Contrasting the educational themes of the days prior, Friday solely focused on celebrating the dignity of all life through positive, fun lunchtime activities. The knoll was full of bubbles, bright balloons, and games. Dons for Life club members handed out free flowers and popcorn for all students while happy music blasted through the speakers.

“Celebrate life day was our way of ending the week on an energetic, positive note,” CCHS student and Dons for Life club member Megan Monroe ‘19 said. “We covered the campus in balloons and positive messages, handed out flowers, and did our best to spread joy around campus.”

Although pro-life topics have a controversial and sometimes negative connotation, the Dons for Life club and campus ministry worked together to educate the student body on these issues and inspire students to make their own decisions.

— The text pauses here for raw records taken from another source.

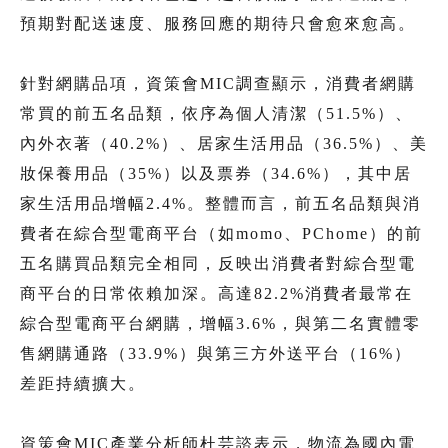
預期對配送速度、服務回應的期待只會愈來愈高。
針對網購品項，資策會MIC調查顯示，消費者網購
常買的前五名品類，依序為個人清潔（51.5%）、
內外衣著（40.2%）、居家生活用品（36.5%）、美
妝保養用品（35%）以及票券（34.6%），其中居
家生活用品增幅2.4%。整體而言，前五名品類與消
費者在綜合型電商平台（如momo、PChome）的前
五名購買品類完全相同，反映出消費者對綜合型電
商平台的日常依賴加深。高達82.2%消費者最常在
綜合型電商平台網購，增幅3.6%，與第二名實體零
售網購通路（33.9%）與第三方外送平台（16%）
差距持續擴大。
資策會MIC產業分析師杜芸諮表示，物流為國內電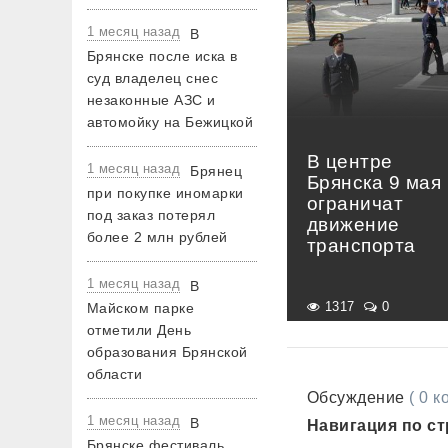
1 месяц назад
В
Брянске после иска в
суд владелец снес
незаконные АЗС и
автомойку на Бежицкой
В центре
1 месяц назад
Брянец
Брянска 9 мая
при покупке иномарки
ограничат
под заказ потерял
движение
более 2 млн рублей
транспорта
1 месяц назад
В
1317
0
Майском парке
отметили День
образования Брянской
области
Обсуждение
( 0 
1 месяц назад
В
Навигация по с
Брянске фестиваль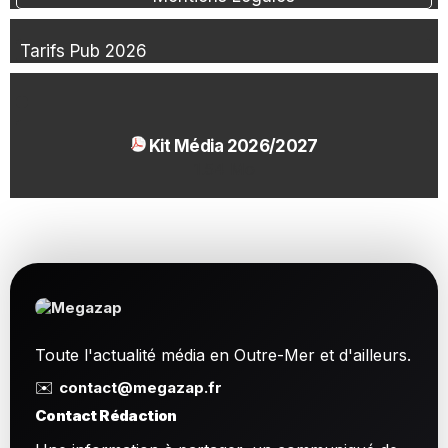
Tarifs Pub 2026
Kit Média 2026/2027
1.54 Mo
Toute l'actualité média en Outre-Mer et d'ailleurs.
✉️
contact@megazap.fr
Contact Rédaction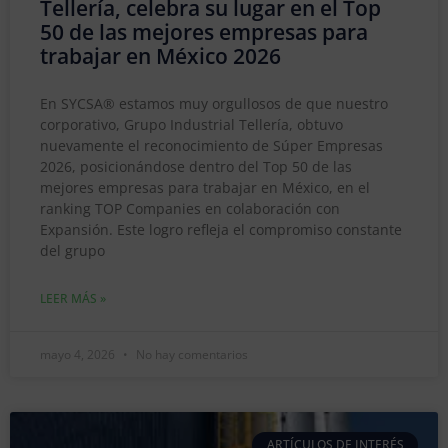
Tellería, celebra su lugar en el Top
50 de las mejores empresas para
trabajar en México 2026
En SYCSA® estamos muy orgullosos de que nuestro
corporativo, Grupo Industrial Tellería, obtuvo
nuevamente el reconocimiento de Súper Empresas
2026, posicionándose dentro del Top 50 de las
mejores empresas para trabajar en México, en el
ranking TOP Companies en colaboración con
Expansión. Este logro refleja el compromiso constante
del grupo
LEER MÁS »
mayo 4, 2026
No hay comentarios
ARTÍCULOS DE INTERÉS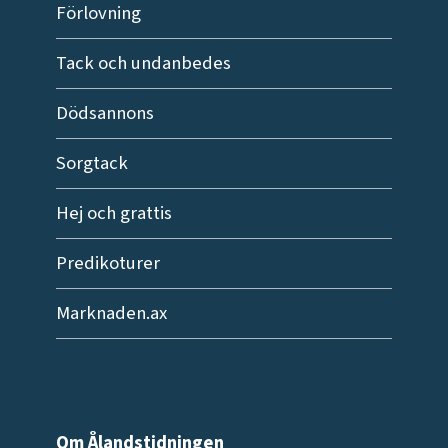
Förlovning
Tack och undanbedes
Dödsannons
Sorgtack
Hej och grattis
Predikoturer
Marknaden.ax
Om Ålandstidningen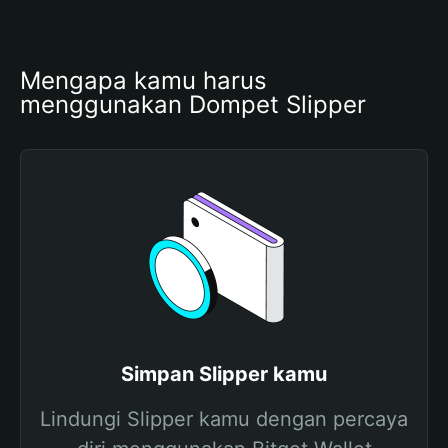
Mengapa kamu harus 
menggunakan Dompet Slipper
Simpan Slipper kamu
Lindungi Slipper kamu dengan percaya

“No matter what your beliefs are, abortion is an important topic,” Dons for Life leadership team member Daniel Pronko ‘19 said. “However, because of the emotion and controversy tied to it, many people avoid talking about it. Life week is all about having positive dialogues regarding these significant topics, including abortion, that are often set aside due to their complex and controversial nature.”

Along with encouraging positive and educated conversations regarding life issues, Dons for Life also hoped to help share of the stories of guest speakers.

“God had mercy on me, and I promise to have mercy on whoever he brings to me,” Mrs. Moreno said.